[begin Available data]

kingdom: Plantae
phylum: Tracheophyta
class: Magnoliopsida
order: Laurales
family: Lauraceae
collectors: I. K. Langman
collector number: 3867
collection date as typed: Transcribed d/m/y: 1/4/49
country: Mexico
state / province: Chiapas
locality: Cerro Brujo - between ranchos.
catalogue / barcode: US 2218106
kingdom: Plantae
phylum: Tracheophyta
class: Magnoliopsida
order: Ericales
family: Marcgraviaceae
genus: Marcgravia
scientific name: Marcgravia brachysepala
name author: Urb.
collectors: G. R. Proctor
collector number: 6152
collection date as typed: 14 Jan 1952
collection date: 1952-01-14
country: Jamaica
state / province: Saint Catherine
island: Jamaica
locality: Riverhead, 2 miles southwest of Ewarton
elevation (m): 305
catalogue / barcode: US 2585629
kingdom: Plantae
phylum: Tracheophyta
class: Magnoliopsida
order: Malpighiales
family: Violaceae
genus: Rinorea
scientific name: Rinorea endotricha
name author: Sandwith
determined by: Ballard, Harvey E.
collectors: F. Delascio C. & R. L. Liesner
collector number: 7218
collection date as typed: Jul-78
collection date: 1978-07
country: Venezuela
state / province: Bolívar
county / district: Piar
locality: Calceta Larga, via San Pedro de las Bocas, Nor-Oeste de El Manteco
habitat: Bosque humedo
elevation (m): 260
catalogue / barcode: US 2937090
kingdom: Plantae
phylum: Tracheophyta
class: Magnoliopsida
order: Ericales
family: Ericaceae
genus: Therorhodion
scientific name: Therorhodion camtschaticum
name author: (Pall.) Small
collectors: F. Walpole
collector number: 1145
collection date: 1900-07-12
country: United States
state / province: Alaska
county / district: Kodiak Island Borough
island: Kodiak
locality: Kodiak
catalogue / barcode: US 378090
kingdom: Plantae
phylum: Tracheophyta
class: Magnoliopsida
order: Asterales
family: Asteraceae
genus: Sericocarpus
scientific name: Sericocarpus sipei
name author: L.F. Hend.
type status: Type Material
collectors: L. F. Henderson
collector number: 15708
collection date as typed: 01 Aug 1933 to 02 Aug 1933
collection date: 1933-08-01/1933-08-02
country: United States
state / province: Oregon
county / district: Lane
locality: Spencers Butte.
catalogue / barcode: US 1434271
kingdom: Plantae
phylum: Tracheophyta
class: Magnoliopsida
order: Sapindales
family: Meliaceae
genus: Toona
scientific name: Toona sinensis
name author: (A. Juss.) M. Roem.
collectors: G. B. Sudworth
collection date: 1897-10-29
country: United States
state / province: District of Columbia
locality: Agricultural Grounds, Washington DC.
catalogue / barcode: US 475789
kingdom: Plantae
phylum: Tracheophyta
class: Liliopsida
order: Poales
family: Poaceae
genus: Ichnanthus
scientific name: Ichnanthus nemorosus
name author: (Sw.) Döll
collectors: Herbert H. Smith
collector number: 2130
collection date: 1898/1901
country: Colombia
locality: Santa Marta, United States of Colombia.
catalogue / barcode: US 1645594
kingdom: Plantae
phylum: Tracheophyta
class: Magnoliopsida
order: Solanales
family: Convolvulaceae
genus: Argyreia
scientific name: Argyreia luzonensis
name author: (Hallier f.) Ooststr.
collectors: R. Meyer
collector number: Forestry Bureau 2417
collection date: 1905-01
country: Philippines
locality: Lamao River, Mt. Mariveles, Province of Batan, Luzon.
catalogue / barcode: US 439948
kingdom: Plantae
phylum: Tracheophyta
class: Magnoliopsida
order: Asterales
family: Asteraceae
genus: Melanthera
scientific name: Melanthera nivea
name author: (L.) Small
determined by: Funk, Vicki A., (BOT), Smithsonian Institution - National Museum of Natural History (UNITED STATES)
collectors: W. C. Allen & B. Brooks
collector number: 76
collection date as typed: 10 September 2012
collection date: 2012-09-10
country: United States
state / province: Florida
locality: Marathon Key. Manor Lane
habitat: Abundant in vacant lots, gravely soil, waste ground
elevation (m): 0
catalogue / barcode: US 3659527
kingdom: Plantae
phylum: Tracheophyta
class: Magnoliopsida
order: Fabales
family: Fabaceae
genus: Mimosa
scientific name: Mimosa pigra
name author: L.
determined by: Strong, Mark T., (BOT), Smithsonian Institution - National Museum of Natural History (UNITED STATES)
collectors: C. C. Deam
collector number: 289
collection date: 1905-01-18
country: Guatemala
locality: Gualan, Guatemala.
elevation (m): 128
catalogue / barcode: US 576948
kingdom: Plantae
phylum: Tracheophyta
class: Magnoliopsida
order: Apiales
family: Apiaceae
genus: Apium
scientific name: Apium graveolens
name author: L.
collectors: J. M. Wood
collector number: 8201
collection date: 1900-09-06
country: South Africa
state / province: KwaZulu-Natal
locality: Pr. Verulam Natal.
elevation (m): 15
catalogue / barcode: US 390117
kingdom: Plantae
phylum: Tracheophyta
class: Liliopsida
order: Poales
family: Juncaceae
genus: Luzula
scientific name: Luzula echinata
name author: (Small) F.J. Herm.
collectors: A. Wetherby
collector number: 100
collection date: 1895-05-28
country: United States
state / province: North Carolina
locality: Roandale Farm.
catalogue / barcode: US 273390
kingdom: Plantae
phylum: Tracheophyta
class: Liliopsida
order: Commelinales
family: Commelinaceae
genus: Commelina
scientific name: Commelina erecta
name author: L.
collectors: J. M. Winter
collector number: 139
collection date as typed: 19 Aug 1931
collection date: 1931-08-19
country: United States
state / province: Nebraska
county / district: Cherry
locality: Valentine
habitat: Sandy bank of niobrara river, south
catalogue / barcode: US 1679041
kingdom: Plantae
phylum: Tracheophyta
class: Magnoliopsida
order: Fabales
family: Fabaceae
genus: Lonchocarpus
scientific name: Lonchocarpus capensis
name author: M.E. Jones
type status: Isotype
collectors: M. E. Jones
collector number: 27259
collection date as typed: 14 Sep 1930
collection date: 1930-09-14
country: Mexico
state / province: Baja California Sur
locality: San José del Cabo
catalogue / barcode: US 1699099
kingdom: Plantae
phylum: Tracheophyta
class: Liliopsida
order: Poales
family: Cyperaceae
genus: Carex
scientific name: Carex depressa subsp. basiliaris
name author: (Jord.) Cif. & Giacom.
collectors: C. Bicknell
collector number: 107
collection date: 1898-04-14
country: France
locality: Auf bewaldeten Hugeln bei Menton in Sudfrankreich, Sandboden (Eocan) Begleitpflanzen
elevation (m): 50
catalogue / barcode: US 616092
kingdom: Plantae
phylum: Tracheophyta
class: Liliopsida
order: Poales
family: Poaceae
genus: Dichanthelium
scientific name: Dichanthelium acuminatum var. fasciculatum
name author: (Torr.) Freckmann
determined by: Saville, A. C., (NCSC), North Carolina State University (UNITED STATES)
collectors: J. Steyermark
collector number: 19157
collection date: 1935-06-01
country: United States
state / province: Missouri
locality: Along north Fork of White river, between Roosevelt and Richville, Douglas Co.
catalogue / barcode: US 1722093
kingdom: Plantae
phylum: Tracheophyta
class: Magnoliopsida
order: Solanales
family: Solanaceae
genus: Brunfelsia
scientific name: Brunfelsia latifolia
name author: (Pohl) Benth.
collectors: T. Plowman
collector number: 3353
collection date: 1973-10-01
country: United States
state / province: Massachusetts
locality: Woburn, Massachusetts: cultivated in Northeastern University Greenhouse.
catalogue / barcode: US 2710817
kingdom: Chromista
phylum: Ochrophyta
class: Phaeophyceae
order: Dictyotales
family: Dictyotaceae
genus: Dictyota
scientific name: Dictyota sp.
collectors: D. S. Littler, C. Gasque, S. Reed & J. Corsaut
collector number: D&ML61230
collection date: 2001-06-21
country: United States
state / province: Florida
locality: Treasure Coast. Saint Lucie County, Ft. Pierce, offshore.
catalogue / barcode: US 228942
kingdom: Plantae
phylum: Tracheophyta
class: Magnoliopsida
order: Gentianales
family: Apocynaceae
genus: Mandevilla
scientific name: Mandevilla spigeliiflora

[end Available data]

Exercise task: Format the records from the start through the line containing "state / province: Chiapas", inclusive, as a two-column CSV with the header columns "field" and "value". Give one row per line, put each entry in its own quoted field, and replace any line breaks with spaces.

The result:
field,value
"kingdom:","Plantae"
"phylum:","Tracheophyta"
"class:","Magnoliopsida"
"order:","Laurales"
"family:","Lauraceae"
"collectors:","I. K. Langman"
"collector number:","3867"
"collection date as typed:","Transcribed d/m/y: 1/4/49"
"country:","Mexico"
"state / province:","Chiapas"